PH tourism ahead in preparation for economic integration in 2015-A A +A
By Mia A. Aznar
Monday, August 26, 2013
THOUGH some industries seem to have a long way to go in preparing for the Asean Economic Community by December 2015, one such sector that is believed to be ahead in the Philippines is tourism.
Tourism opportunities are among the benefits of the AEC, said Alma Rita Jimenez, president of Health Solution Corp. Jimenez spoke on the country’s readiness during a forum on integration sponsored by the Financial Executives Institute of Cebu.
Other benefits include regional cooperation, more foreign investments, strengthening of small and medium enterprises and internationalization of healthcare.
For Jimenez, integration makes “financial and business sense” and the tourism sector is poised to benefit from integration, as it has a ready market of 600 million people scattered all over the region. She added that despite economic problems around the
world, the tourism sector has continued to grow.
International tourists breached the one-billion mark and Southeast Asia saw the highest increase in foreign visitors at nine percent.
Jimenez admitted that it would appear the Philippines is only beginning to start preparing when other neighboring nations have been in the midst of their preparations way ahead.
However, she feels the burden lies on on the business community to lead the way. “Because we stand to lose if we don’t keep up our game.” She added that 97 percent of the industry is private sector-led.
For Jimenez, the Philippines has to be more than just fun. “We need to deliver a compelling reason why we should be the destination to visit.”
Culture of tourism
She added that now is the best time to become involved because people are talking about tourism. She urged everyone to familiarize themselves with the issues surrounding the Asean integration, saying there is a wealth of information available on the Internet.
Jimenez said it is important for Filipinos to develop a culture of tourism and become a more hospitable place for tourists, especially in the areas of safety and security.
She also cited the need to improve competencies, the quality of services available and the quality of products but still maintaining competitive pricing while investments can be recovered.

EXTRACTED MATERIAL:
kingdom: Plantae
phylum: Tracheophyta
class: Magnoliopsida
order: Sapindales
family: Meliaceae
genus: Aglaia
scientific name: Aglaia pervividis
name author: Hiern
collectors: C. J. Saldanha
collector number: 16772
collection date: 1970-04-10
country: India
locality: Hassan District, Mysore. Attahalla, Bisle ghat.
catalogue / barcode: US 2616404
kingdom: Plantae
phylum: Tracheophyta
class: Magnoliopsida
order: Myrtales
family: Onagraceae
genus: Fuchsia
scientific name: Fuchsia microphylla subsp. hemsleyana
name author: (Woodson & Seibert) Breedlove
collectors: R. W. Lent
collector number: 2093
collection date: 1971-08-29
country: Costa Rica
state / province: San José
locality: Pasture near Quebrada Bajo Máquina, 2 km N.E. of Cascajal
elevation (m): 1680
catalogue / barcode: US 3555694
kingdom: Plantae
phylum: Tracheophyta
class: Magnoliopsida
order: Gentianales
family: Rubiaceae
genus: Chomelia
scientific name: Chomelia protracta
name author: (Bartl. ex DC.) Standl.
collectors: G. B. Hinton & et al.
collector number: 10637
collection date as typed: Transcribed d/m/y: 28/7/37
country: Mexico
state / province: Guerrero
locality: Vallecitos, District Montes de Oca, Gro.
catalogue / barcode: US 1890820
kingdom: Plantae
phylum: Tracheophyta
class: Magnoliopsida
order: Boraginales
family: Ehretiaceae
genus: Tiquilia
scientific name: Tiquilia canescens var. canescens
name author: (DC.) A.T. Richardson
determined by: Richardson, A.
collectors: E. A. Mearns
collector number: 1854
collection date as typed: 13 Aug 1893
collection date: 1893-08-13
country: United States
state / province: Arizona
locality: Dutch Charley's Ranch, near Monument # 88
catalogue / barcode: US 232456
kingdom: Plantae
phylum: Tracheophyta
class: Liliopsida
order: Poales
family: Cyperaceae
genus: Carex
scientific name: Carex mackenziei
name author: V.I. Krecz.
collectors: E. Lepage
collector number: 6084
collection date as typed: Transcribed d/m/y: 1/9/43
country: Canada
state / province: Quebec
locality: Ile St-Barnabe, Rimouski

DIRECTIONS FOR THIS TASK: In the article on Philippine tourism and Asean economic integration, what percentage of the tourism industry does Jimenez say is private sector-led?

SOLVED EXERCISE: 97 percent